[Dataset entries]
:::

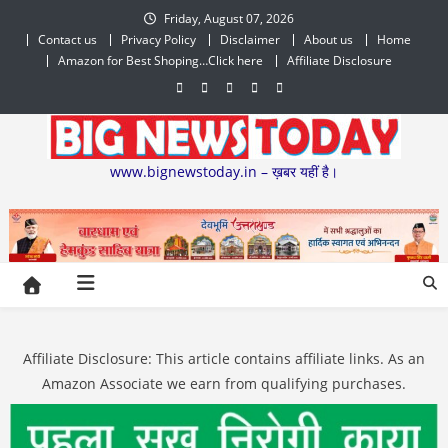
Skip
Friday, August 07, 2026
to
Contact us
Privacy Policy
Disclaimer
About us
Home
content
Amazon for Best Shoping…Click here
Affiliate Disclosure
www.bignewstoday.in – ख़बर यहीं है।
Affiliate Disclosure: This article contains affiliate links. As an
Amazon Associate we earn from qualifying purchases.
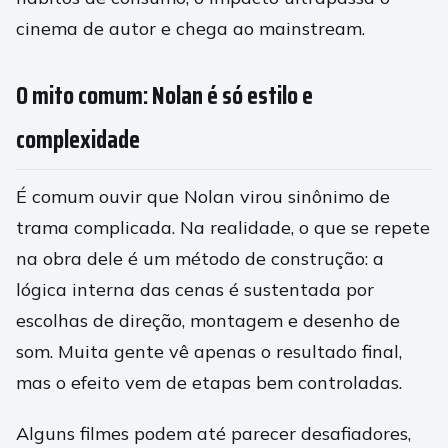
cinema de autor e chega ao mainstream.
O mito comum: Nolan é só estilo e
complexidade
É comum ouvir que Nolan virou sinônimo de
trama complicada. Na realidade, o que se repete
na obra dele é um método de construção: a
lógica interna das cenas é sustentada por
escolhas de direção, montagem e desenho de
som. Muita gente vê apenas o resultado final,
mas o efeito vem de etapas bem controladas.
Alguns filmes podem até parecer desafiadores,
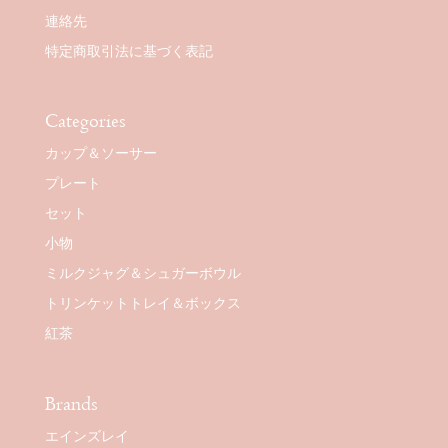
連絡先
特定商取引法に基づく表記
Categories
カップ＆ソーサー
プレート
セット
小物
ミルクジャグ＆シュガーボウル
トリンケットトレイ＆ボックス
紅茶
Brands
エインズレイ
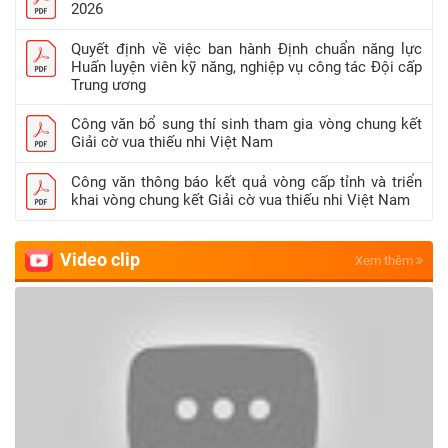
2026
Quyết định về việc ban hành Định chuẩn năng lực
Huấn luyện viên kỹ năng, nghiệp vụ công tác Đội cấp
Trung ương
Công văn bổ sung thí sinh tham gia vòng chung kết
Giải cờ vua thiếu nhi Việt Nam
Công văn thông báo kết quả vòng cấp tỉnh và triển
khai vòng chung kết Giải cờ vua thiếu nhi Việt Nam
Video clip
Xem thêm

:::

## Aim of the task
Although the records above contain pictures, the copy should not; retype exactly the lines from the one containing "Amazon Associate we" through the one containing "escolhas de direção, montagem e desenho de".

## Solution below
Amazon Associate we earn from qualifying purchases.
cinema de autor e chega ao mainstream.
O mito comum: Nolan é só estilo e
complexidade
É comum ouvir que Nolan virou sinônimo de
trama complicada. Na realidade, o que se repete
na obra dele é um método de construção: a
lógica interna das cenas é sustentada por
escolhas de direção, montagem e desenho de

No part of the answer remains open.